Aim of the task
Your answer should be the exact lines of the data below from the one containing "15/06/2026, 13:43 WIB" through the one containing "yang Bisa Dipotong Tertinggi"; please include nothing else.

Dataset entries

────────

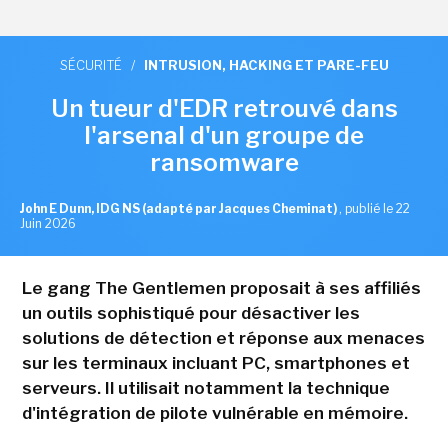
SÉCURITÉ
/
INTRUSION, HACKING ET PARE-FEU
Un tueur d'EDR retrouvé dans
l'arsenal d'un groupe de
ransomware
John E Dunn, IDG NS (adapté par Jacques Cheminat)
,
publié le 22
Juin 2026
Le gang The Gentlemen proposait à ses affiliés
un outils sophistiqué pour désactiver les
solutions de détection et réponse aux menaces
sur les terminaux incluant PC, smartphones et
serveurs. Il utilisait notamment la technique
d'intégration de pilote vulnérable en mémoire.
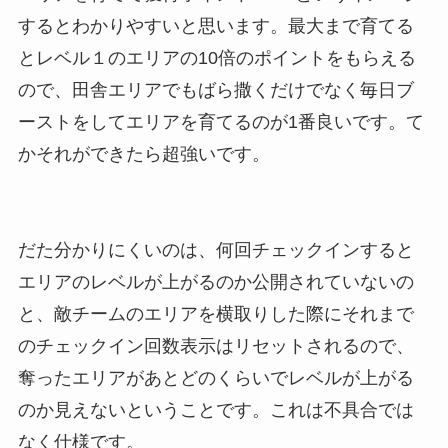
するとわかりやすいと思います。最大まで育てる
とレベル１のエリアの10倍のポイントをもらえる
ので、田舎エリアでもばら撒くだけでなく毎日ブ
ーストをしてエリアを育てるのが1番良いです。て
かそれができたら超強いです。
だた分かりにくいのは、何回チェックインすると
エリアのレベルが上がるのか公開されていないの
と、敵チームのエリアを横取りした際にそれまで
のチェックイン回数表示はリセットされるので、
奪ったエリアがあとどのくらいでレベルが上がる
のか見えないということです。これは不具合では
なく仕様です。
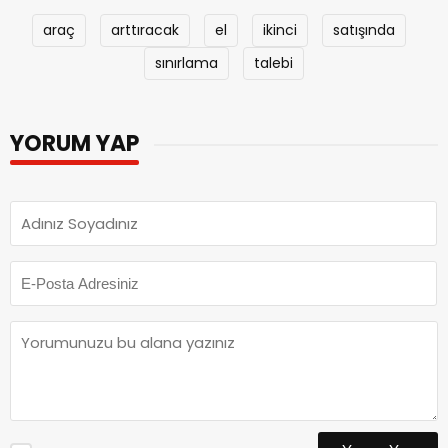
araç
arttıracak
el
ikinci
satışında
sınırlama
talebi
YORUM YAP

────────

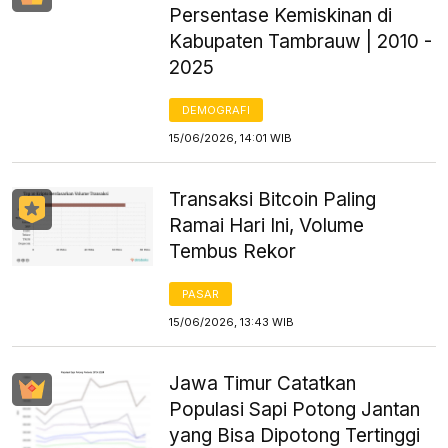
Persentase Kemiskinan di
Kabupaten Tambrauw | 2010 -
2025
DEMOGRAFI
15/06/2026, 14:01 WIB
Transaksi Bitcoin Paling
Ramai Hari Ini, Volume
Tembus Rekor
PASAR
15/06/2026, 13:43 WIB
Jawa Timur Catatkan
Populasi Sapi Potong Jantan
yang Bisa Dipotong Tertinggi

────────

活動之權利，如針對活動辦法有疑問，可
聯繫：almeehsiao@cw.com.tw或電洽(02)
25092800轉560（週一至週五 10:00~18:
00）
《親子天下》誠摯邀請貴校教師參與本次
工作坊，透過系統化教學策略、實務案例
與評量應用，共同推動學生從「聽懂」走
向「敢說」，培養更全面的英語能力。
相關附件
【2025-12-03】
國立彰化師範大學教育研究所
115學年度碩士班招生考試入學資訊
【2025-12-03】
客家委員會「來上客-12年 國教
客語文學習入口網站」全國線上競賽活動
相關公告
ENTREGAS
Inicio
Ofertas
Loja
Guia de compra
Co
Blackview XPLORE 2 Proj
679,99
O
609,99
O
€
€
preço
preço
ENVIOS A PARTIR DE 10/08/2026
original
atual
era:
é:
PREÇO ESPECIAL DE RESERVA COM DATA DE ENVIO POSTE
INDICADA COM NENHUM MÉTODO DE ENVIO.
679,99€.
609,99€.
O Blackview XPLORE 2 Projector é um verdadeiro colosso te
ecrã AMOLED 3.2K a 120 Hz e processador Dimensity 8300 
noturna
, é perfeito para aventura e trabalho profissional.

────────

Answer box
15/06/2026, 13:43 WIB
Jawa Timur Catatkan
Populasi Sapi Potong Jantan
yang Bisa Dipotong Tertinggi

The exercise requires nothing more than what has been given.